▶ _EXERCISE INSTRUCTIONS_:
Give the number of lines in these entries that contain "connectivity", and nothing more.

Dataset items
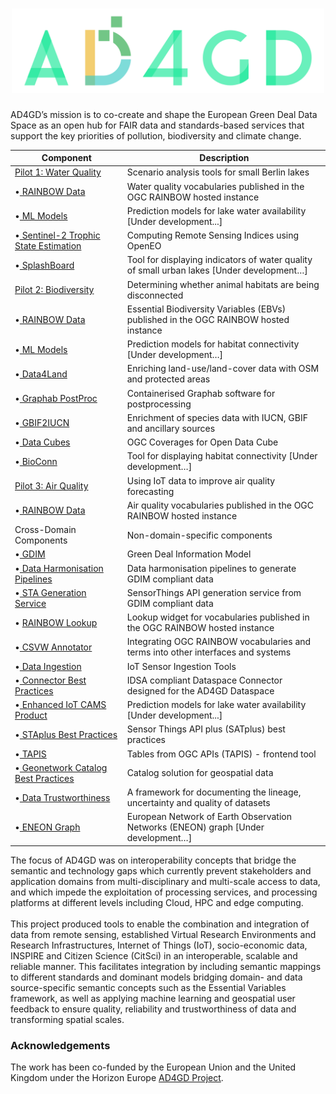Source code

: <h1 align="center">
  <img src="https://raw.githubusercontent.com/AD4GD/.github/main/profile/logo.svg" alt="AD4GD Logo" width="500"/>
</h1>

AD4GD’s mission is to co-create and shape the European Green Deal Data Space as an open hub for FAIR data and standards-based services that support the key priorities of pollution, biodiversity and climate change.


| Component               | Description                                                                                                        |
|-------------------------|--------------------------------------------------------------------------------------------------------------------|
| [Pilot 1: Water Quality](https://github.com/AD4GD/pilot-1-water-quality)                    | Scenario analysis tools for small Berlin lakes                         |
| •[ RAINBOW Data](https://github.com/AD4GD/pilot-1-water-quality/tree/master/rainbow-data)   | Water quality vocabularies published in the OGC RAINBOW hosted instance|
| •[ ML Models](https://github.com/AD4GD)                                                     | Prediction models for lake water availability [Under development...]   |
| •[ Sentinel-2 Trophic State Estimation](https://github.com/AD4GD/Component-openEO-harvester)| Computing Remote Sensing Indices using OpenEO                          |
| •[ SplashBoard](https://github.com/AD4GD)                                                   | Tool for displaying indicators of water quality of small urban lakes [Under development…]|
| [Pilot 2: Biodiversity](https://github.com/AD4GD/pilot-2-biodiversity)                      | Determining whether animal habitats are being disconnected             |
| •[ RAINBOW Data](https://github.com/AD4GD/pilot-2-biodiversity/tree/main/rainbow-data)      | Essential Biodiversity Variables (EBVs) published in the OGC RAINBOW hosted instance|
| •[ ML Models](https://github.com/AD4GD)                                                     | Prediction models for habitat connectivity [Under development…]        |
| •[ Data4Land](https://github.com/AD4GD/pilot-2-preprocessing)                               | Enriching land-use/land-cover data with OSM and protected areas        |
| •[ Graphab PostProc](https://github.com/AD4GD/pilot-2/tree/main/graphab)                    | Containerised Graphab software for postprocessing                      |
| •[ GBIF2IUCN](https://github.com/AD4GD/pilot-2-gbif-iucn/tree/main)                         | Enrichment of species data with IUCN, GBIF and ancillary sources       |
| •[ Data Cubes](https://github.com/AD4GD/Component-OAPI_CoveragesForODC)                     | OGC Coverages for Open Data Cube                                       |
| •[ BioConn](https://github.com/AD4GD)                                                       | Tool for displaying habitat connectivity [Under development…]          |
| [Pilot 3: Air Quality](https://github.com/AD4GD/pilot-3-air-quality)                        | Using IoT data to improve air quality forecasting                      |
| •[ RAINBOW Data](https://github.com/AD4GD/pilot-3-air-quality/tree/main/rainbow-data)       | Air quality vocabularies published in the OGC RAINBOW hosted instance  |
| Cross-Domain Components                                                                     | Non-domain-specific components                                         |
| •[ GDIM](https://github.com/AD4GD/GDIM)                                                     | Green Deal Information Model                                           |
| •[ Data Harmonisation Pipelines](https://github.com/AD4GD/HarmonisationPipelines)           | Data harmonisation pipelines to generate GDIM compliant data           |
| •[ STA Generation Service](https://github.com/AD4GD/STA-GenerationService)                  | SensorThings API generation service from GDIM compliant data           |
|• [ RAINBOW Lookup](https://github.com/AD4GD/rainbow-lookup)                                 | Lookup widget for vocabularies published in the OGC RAINBOW hosted instance|
| •[ CSVW Annotator](https://github.com/AD4GD/csvw-rainbow)                                   | Integrating OGC RAINBOW vocabularies and terms into other interfaces and systems|
| •[ Data Ingestion](https://github.com/AD4GD/component-ingestion)                            | IoT Sensor Ingestion Tools                                             |
| •[ Connector Best Practices](https://github.com/AD4GD/Component-AD4GD-DataConnector)        | IDSA compliant Dataspace Connector designed for the AD4GD Dataspace    |
| •[ Enhanced IoT CAMS Product](https://github.com/AD4GD)                                     | Prediction models for lake water availability [Under development...]   |
| •[ STAplus Best Practices](https://github.com/AD4GD/Component-STAplus_Server)               | Sensor Things API plus (SATplus) best practices                        |
| •[ TAPIS](https://github.com/AD4GD/Component-TAPIS)                                         | Tables from OGC APIs (TAPIS) - frontend tool                           |
| •[ Geonetwork Catalog Best Practices](https://github.com/AD4GD/Component-GeoNetwork)        | Catalog solution for geospatial data                                   |
| •[ Data Trustworthiness](https://github.com/AD4GD/Component-Data-Trustworthiness-Framework) | A framework for documenting the lineage, uncertainty and quality of datasets|
| •[ ENEON Graph](https://github.com/AD4GD)                                                   | European Network of Earth Observation Networks (ENEON) graph [Under development…]|


The focus of AD4GD was on interoperability concepts that bridge the semantic and technology gaps which currently prevent stakeholders and application domains from multi-disciplinary and multi-scale access to data, and which impede the exploitation of processing services, and processing platforms at different levels including Cloud, HPC and edge computing. </br></br>
This project produced tools to enable the combination and integration of data from remote sensing, established Virtual Research Environments and Research Infrastructures, Internet of Things (IoT), socio-economic data, INSPIRE and Citizen Science (CitSci) in an interoperable, scalable and reliable manner. This facilitates integration by including semantic mappings to different standards and dominant models bridging domain- and data source-specific semantic concepts such as the Essential Variables framework, as well as applying machine learning and geospatial user feedback to ensure quality, reliability and trustworthiness of data and transforming spatial scales. </br>

### Acknowledgements

The work has been co-funded by the European Union and the United Kingdom under the Horizon Europe [AD4GD Project](https://www.ogc.org/initiatives/ad4gd/).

▶ _RESPONSE TO THE EXERCISE_:
2